For Mincey Parker, this was her love of gardening. “I feel like they realised that bartenders were kind of coming apart at the seams, so they asked what do you do when you’re not at the bar?” she explains. “I immerse myself in my culture as a Liberian woman, as well as in gardening. It was something my granny did and growing up with fresh foods, it’s something I’m used to.”

As such, Mincey Parker pitched the A Sip of Paradise community garden, which would provide a space for bartenders in Atlanta to escape from the stresses of a career behind the stick and take time for themselves.

Although Mincey Parker didn’t take home the US$25,000 fund that was awarded to the winner, she spent 2020 launching the project herself. “I wanted to start a bartender‐only community garden because there is nothing for us,” she says. “A Sip of Paradise is a place for you to have for your own.

“This is a place to experience cocktails if you want to, it’s a place to grow your own foods if you want to, to have your own space and meet your friends.”

Sip of Paradise garden
Paradise on earth: the bartenders’ garden

WAITING LIST

The garden opened in 2020 and covers a quarter of an acre in the east of Atlanta, Georgia. The space is divided into 41 plots that bartenders can reserve, and Mincey Parker already has a waiting list of 27 people hoping to get a spot of their own.

“We have 35 members and every member has a plot, and the plots are 25 bucks for a growing season,” she explains. “But it’s not about the money it’s about being able to provide a space for us. And my bigger goal is to have a building. I would like a facility where once you leave the garden you can recap your notes, do whatever paperwork you need to do, write about the space – it would be a continuation space.”

She says the response to A Sip of Paradise has been “overwhelming”. Bartenders have been eager to help out where possible, and brands and local businesses have supported the project in their own ways.

“We put the plans together to do this, then slowly everyone’s restaurants and bars started closing because of the lockdowns. People had free time and were like ‘I’m not working, I can come help’,” she says. “Then brands were like ‘hey, you’re all out there, I’ll drop by with some drinks’. Then people were like ‘you guys got a garden? I’ve got a bunch of seeds if you want them?’. It’s snowballed into this magical thing.”

For Mincey Parker, the project stems from a desire to do something for her community and to reconnect with her love of gardening. But as the project has grown, its effect on those involved has exceeded her wildest dreams.

She says: “The most powerful thing was that a bartender friend of mine told me that she wanted to buy a plot. I told her I would buy her one, but she told me that she needed to feel like she owned something. She said she needed a reason to get out of bed and come here, or she would kill herself. That was very impactful. I came home and I cried so hard.”

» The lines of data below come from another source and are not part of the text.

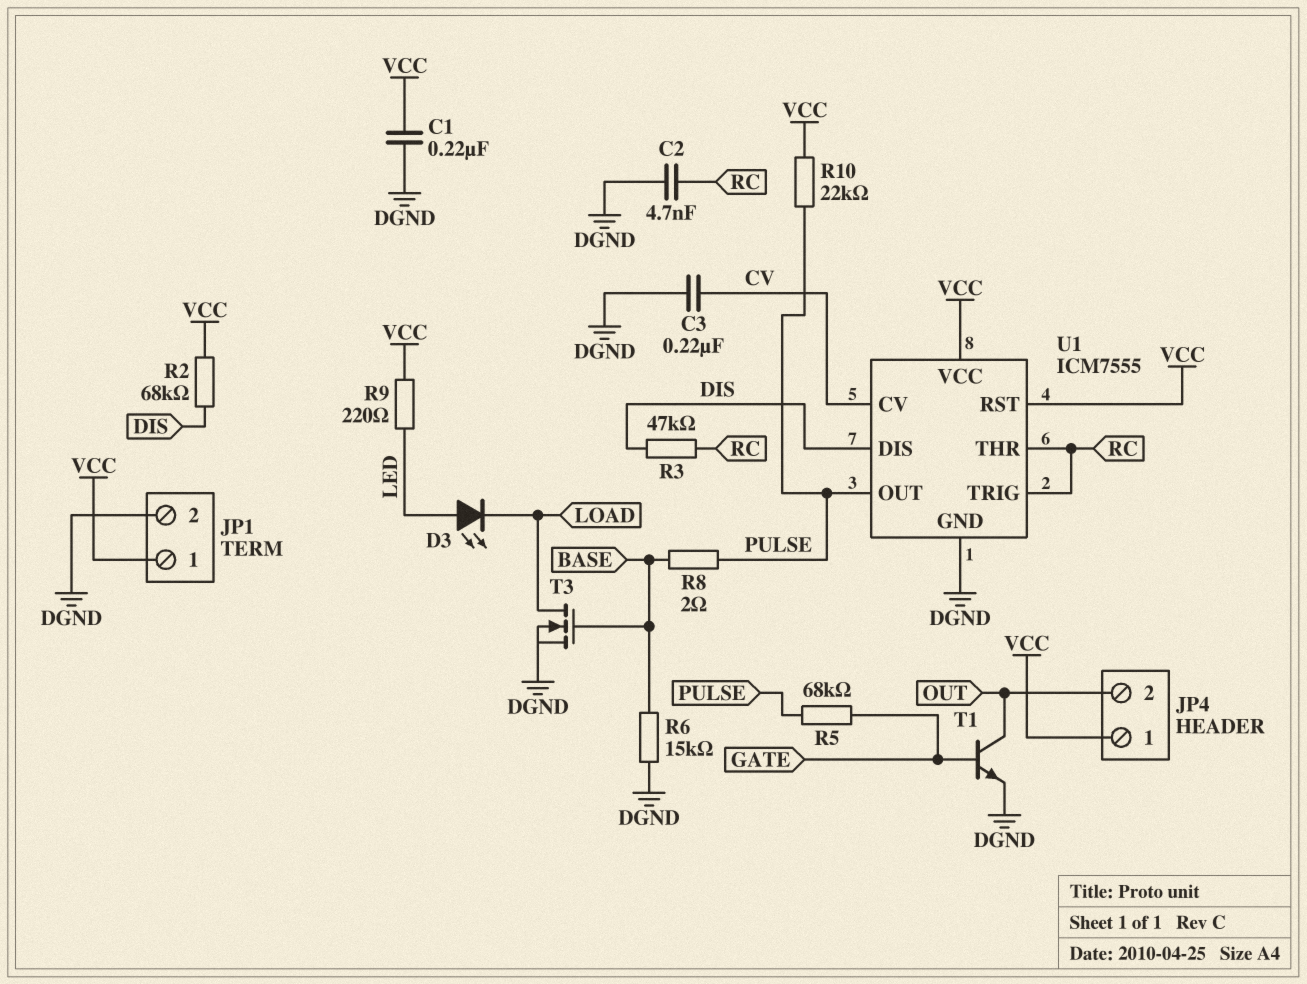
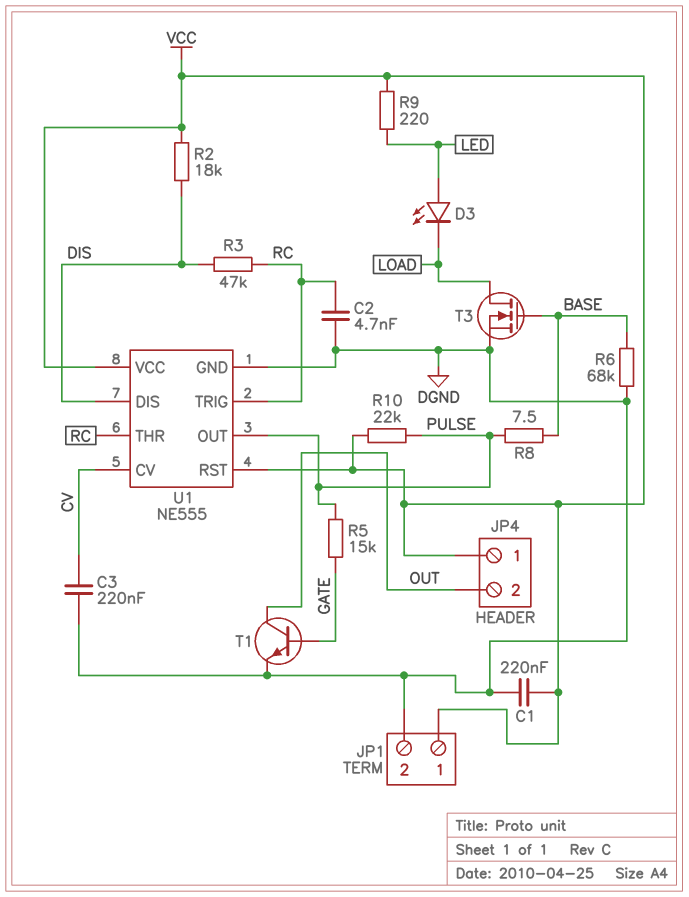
R2: 68k (DIS, VCC) -> 18k (DIS, VCC)
R5: 68k (GATE, PULSE) -> 15k (GATE, PULSE)
R6: 15k (BASE, DGND) -> 68k (BASE, DGND)
R8: 2 (BASE, PULSE) -> 7.5 (BASE, PULSE)
U1: ICM7555 -> NE555

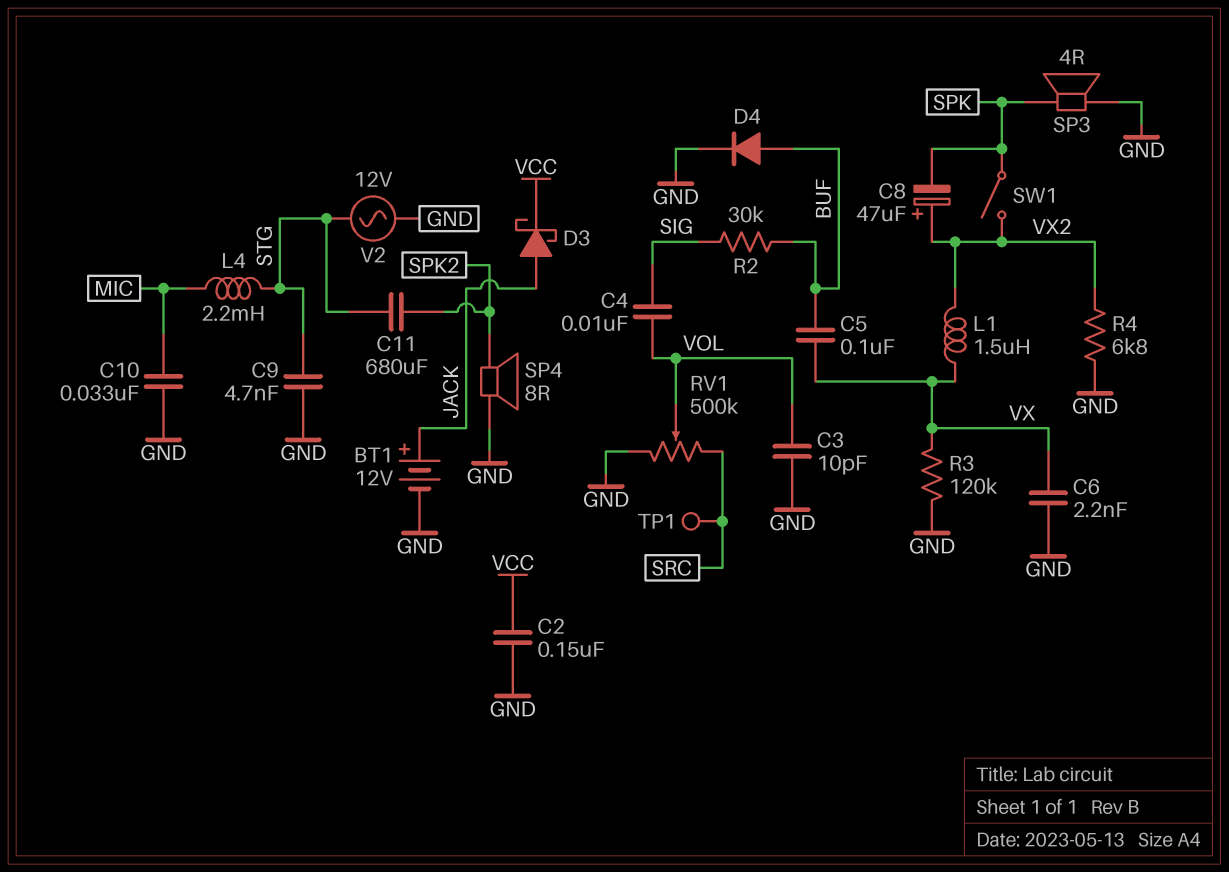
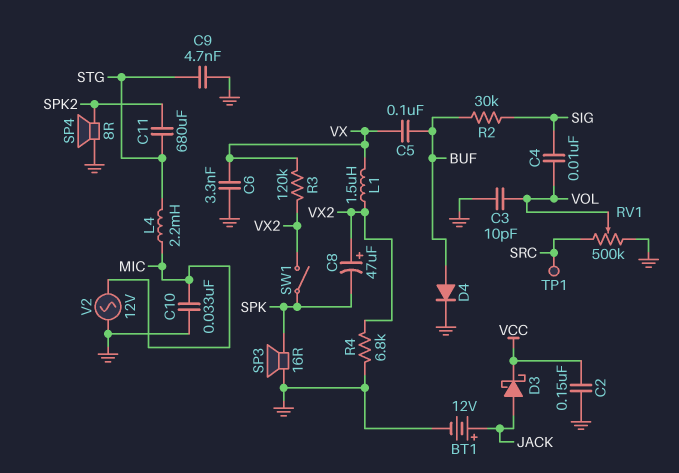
C6: 2.2nF (GND, VX) -> 3.3nF (GND, VX)
R3: 120k (GND, VX) -> 120k (VX, VX2)
SP3: speaker 4R (GND, SPK) -> speaker 16R (GND, SPK)
V2: AC 12V (GND, STG) -> AC 12V (GND, MIC)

The garden has now closed for the season, and the next steps are being mapped out, which includes plans to take A Sip of Paradise to as many bartenders as they can.

She says: “The goal has always been to have a bartender garden in different cities. Popular cities like New Orleans, Chicago, Los Angeles and definitely back home in Liberia – that is part of a plan that I’m working on as well.”

Brands have already reached out about the possibility of launching a second site in San Francisco in 2021, but Mincey Parker warns that the coronavirus pandemic could put these plans on hold.

Mincey Parker says 2020 encouraged her to take stock, and consider her career. While currently not tending bar full time, she has been freelancing in Atlanta alongside her work with A Sip of Paradise.

She also remains steadfast in her desire to raise awareness of the issues bartenders face, such as the impact the career has on their mental and physical health, and is hopeful that she will be able to continue doing good things to benefit others.